= YOUR TASK =
Repeat the lines below exactly as written, please, from the line with "十八种禁用的黄台的软件_十八种禁用的黄台的软件免费观看, status: 待评审" to the line with "RS-4, status: Новая -> Назначена", both lines included, and no others.

══ MATERIALS PROVIDED

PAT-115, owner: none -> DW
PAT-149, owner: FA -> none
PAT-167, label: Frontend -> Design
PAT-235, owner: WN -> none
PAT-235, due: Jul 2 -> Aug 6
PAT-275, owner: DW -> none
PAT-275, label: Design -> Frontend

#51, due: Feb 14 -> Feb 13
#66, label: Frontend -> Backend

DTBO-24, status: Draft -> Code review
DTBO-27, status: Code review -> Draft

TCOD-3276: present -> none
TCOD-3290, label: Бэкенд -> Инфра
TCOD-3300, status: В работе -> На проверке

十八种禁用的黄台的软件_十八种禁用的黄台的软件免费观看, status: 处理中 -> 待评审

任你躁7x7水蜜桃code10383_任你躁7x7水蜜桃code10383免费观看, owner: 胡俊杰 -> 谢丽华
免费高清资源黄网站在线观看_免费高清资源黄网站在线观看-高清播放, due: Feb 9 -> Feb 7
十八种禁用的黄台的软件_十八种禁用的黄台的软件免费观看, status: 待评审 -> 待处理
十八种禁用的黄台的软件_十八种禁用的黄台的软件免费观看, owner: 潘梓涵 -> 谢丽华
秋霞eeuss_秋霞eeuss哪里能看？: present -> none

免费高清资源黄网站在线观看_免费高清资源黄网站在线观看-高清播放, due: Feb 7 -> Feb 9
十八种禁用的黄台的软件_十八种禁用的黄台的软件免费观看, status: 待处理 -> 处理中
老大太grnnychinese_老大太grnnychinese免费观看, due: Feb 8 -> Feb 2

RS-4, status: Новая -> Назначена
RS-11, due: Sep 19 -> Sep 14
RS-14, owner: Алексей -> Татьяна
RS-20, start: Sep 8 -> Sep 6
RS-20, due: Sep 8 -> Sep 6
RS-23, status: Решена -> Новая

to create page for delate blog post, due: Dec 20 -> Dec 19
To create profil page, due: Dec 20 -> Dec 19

════

= WRITTEN RESPONSE =
十八种禁用的黄台的软件_十八种禁用的黄台的软件免费观看, status: 待评审 -> 待处理
十八种禁用的黄台的软件_十八种禁用的黄台的软件免费观看, owner: 潘梓涵 -> 谢丽华
秋霞eeuss_秋霞eeuss哪里能看？: present -> none

免费高清资源黄网站在线观看_免费高清资源黄网站在线观看-高清播放, due: Feb 7 -> Feb 9
十八种禁用的黄台的软件_十八种禁用的黄台的软件免费观看, status: 待处理 -> 处理中
老大太grnnychinese_老大太grnnychinese免费观看, due: Feb 8 -> Feb 2

RS-4, status: Новая -> Назначена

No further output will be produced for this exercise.